Absolutely it's a bug in the 942. The 942 should be intelligent (well, more technically "dumb") enough to receive the station, even if a piece of equipment at a station is broken.


----------



## scottchez (Feb 4, 2003)

Im in Nebraska. Nebraska Public TV has the problem.

I did some more testing and comparing it to the HD Direct Tivo.

What I am finding is NET (Nebraska Ed TV) runs 12.1 12.2 and 12.3 in the daytime.
Then at night they run 12.1 and 12.5 12.5 is the HDTV PBS Feed.

To get the 942 to work, I have to Rescan Twice a day. Once in the day time to get the 12.1 through 12.3 line up.

Then Rescan again at night when they turn on there HD PBS feed.

The 942 does not seem to remember or pick up the other sub channels if they are not all active at the time of the scan.

The HD Direct Tivo, gets them all on the scan and remembers them. I thin the HD Tivo scans and remembers so If I scan in the daytime and then again at night it remembers the daytime channels that are not active at night.

With the 942 it removes the un active sub channels at night, thus you have to scan twice a day.

Now Im thinking the code fix would be to always ADD channels but never remove channels.

Ill do more testing again tonight.


----------



## Guest (Apr 12, 2005)

I have the same problem with Nebraska Public Television.


----------



## scottchez (Feb 4, 2003)

Any one know a HDTV contact with Nebraska Public TV? 13 Stations- a State wide HDTV network.

Has Dish Network helped with things like this before (talking to the network)?

I would think they need to know this, after all they are 100% based on Donations. If people cant watch, how can they donate.

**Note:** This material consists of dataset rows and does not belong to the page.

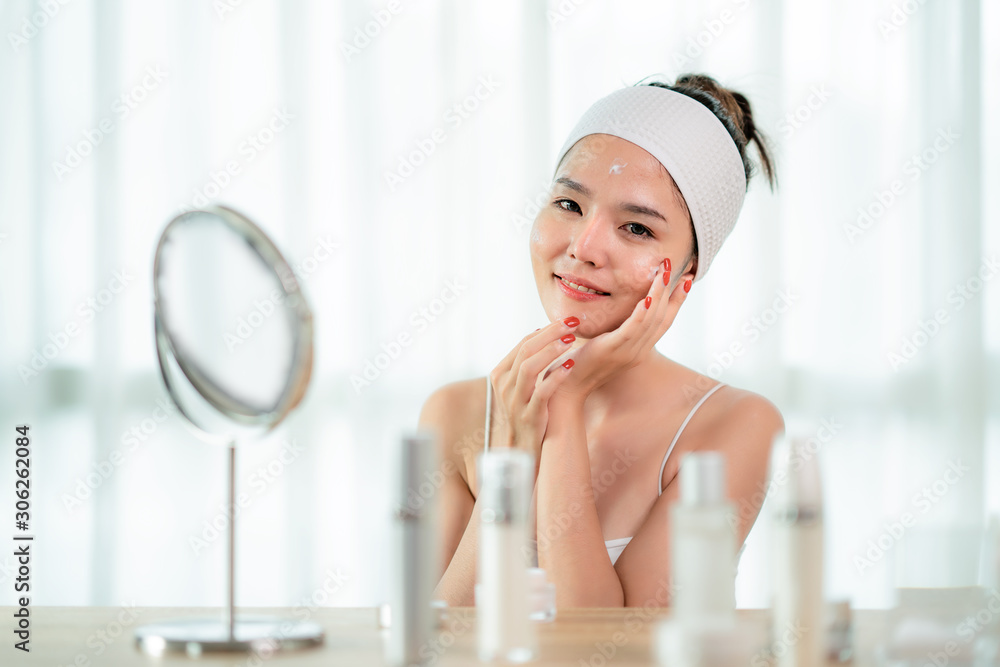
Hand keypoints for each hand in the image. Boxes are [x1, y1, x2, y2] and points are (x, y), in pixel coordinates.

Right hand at [488, 317, 581, 468]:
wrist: (523, 447)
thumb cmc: (527, 410)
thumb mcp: (521, 385)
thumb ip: (528, 361)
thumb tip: (542, 331)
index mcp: (501, 374)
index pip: (522, 344)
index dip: (544, 330)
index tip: (565, 320)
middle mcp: (505, 386)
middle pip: (525, 351)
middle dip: (550, 334)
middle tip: (572, 323)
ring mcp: (515, 401)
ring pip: (529, 368)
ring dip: (551, 351)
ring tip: (571, 340)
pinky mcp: (529, 416)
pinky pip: (541, 392)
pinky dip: (555, 377)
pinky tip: (570, 366)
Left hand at [553, 258, 691, 402]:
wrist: (567, 388)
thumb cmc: (581, 364)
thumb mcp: (604, 345)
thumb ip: (616, 331)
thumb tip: (620, 311)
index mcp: (638, 350)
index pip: (664, 323)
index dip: (677, 302)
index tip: (686, 281)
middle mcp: (638, 352)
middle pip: (662, 320)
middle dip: (673, 294)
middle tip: (681, 270)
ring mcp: (627, 352)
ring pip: (650, 321)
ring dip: (659, 295)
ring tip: (665, 273)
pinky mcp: (612, 350)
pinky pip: (632, 329)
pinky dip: (642, 313)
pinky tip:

When it is working there HD is awsome. . . .


----------



## Mark Lamutt (Mar 24, 2002)

Scott - Dish has helped many stations through the transition, but the station has to be the one to instigate the contact. Can't be the other way around. They've got to have a website. In Colorado, our PBS stations are all under the "Rocky Mountain PBS" unbrella, even though it's made up of either 4 or 5 different stations.


----------



## Jon Spackman (Feb 7, 2005)

the real question is why would they broadcast on one channel during the day and another at night? Seems pretty dumb to me?


Jon


----------



## Mike Johnson (Jan 16, 2005)

I can also confirm the problem with Nebraska ETV from my location. I get KXNE-DT on Ch 16. They map the following sub channels .1 .2 .3 .5 and as stated above the .5 is HD at night only. (They do map the channel full time.) They also run a datacasting channel which I see as 18.6. The 942 sees them all except for the .5 HD channel.

Also add to the list KPTH-DT ch 49 in Sioux City. They only run on 49.2.


----------



## DRJDAN (Apr 28, 2002)

Jeff M--

You said the HDMI to HDMI did put out audio. Does it put out Dolby 5.1? 

What do you mean you can not set the volume over 6?


----------



## dmodemd (Jul 5, 2002)

PBS in many areas broadcasts an HD channel during prime time which requires them to turn off some other SD channels in order to preserve the bandwidth. During the days they multicast SD channels (including Kids and other stuff). Its not such a bad idea given that HD programming is limited and devoted mainly to prime time shows.


----------